Two: Francis is actually doing a lot of new and newsworthy things, like driving his own car -- a used one at that -- and cold-calling strangers and upending all manner of sacred papal customs. He also keeps insisting that the church needs a "new balance" in its approach that emphasizes the poor and suffering rather than just fights over abortion and gay rights.
Three: Because of those novelties, many liberals are ecstatic and expecting more, while many conservatives are picking up on any stray signal and hyping it to show that Francis is in fact a danger to their traditional agenda and must be opposed. As Spadaro wrote in his article, the exaggerated claims about Francis come "from his 'detractors' on the right, as well as those who exalt him in order to take advantage of him on the left."

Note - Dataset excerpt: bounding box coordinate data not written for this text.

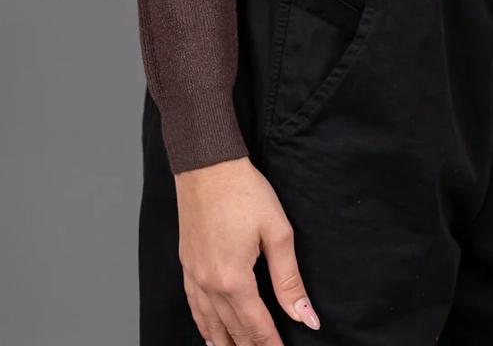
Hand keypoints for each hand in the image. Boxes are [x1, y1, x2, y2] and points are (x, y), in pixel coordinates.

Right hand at [175, 156, 320, 340]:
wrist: (206, 164)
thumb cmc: (244, 191)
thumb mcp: (277, 232)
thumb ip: (289, 279)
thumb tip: (305, 316)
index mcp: (234, 279)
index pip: (256, 327)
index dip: (271, 345)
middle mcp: (210, 284)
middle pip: (233, 331)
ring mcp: (194, 275)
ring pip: (210, 324)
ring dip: (226, 343)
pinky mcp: (186, 264)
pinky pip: (194, 307)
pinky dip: (204, 326)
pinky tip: (210, 334)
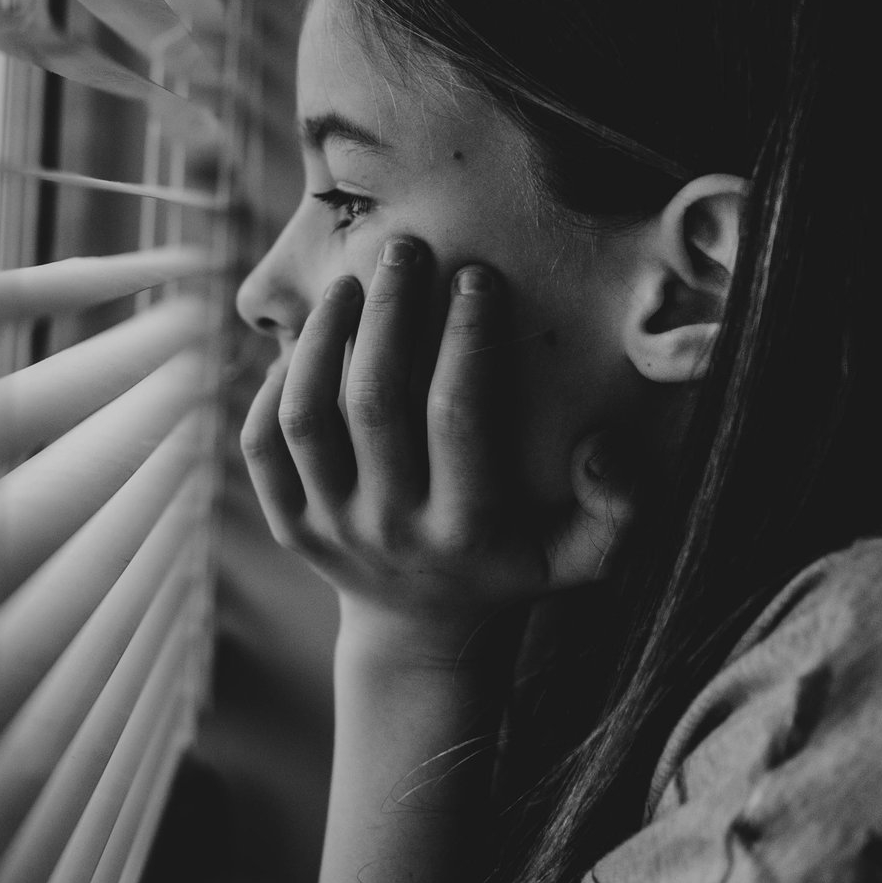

Four: From the start of his pontificate in March, Francis has said he wants a church that "runs the risk of an accident," as he put it. In July in Brazil he encouraged millions of young people to go out and "make a mess." So he's not one to lose sleep over what people say about him. He'll just keep talking.
Five: Francis is a Jesuit and a pastor, accustomed to engaging people and dealing with the ambiguities of life, and he likes to talk about that. Most churchmen tend to be theologians and canon lawyers who deploy the kind of clear-cut, "abstract" concepts that Francis disdains. But such concepts don't lend themselves to misinterpretation so easily.
Finally: Francis has focused so relentlessly on the mercy of God rather than the judgment of the church that the shift in tone and emphasis has led many -- like Scalfari -- to think that perhaps anything goes under this pope.
But in a follow-up column this week to his earlier piece, Scalfari himself repented of his claim that Francis had abolished sin and instead focused on the pope's message of mercy despite sin.
So maybe, after nearly a year of both genuine changes and overblown expectations, perceptions of Pope Francis are actually catching up to reality.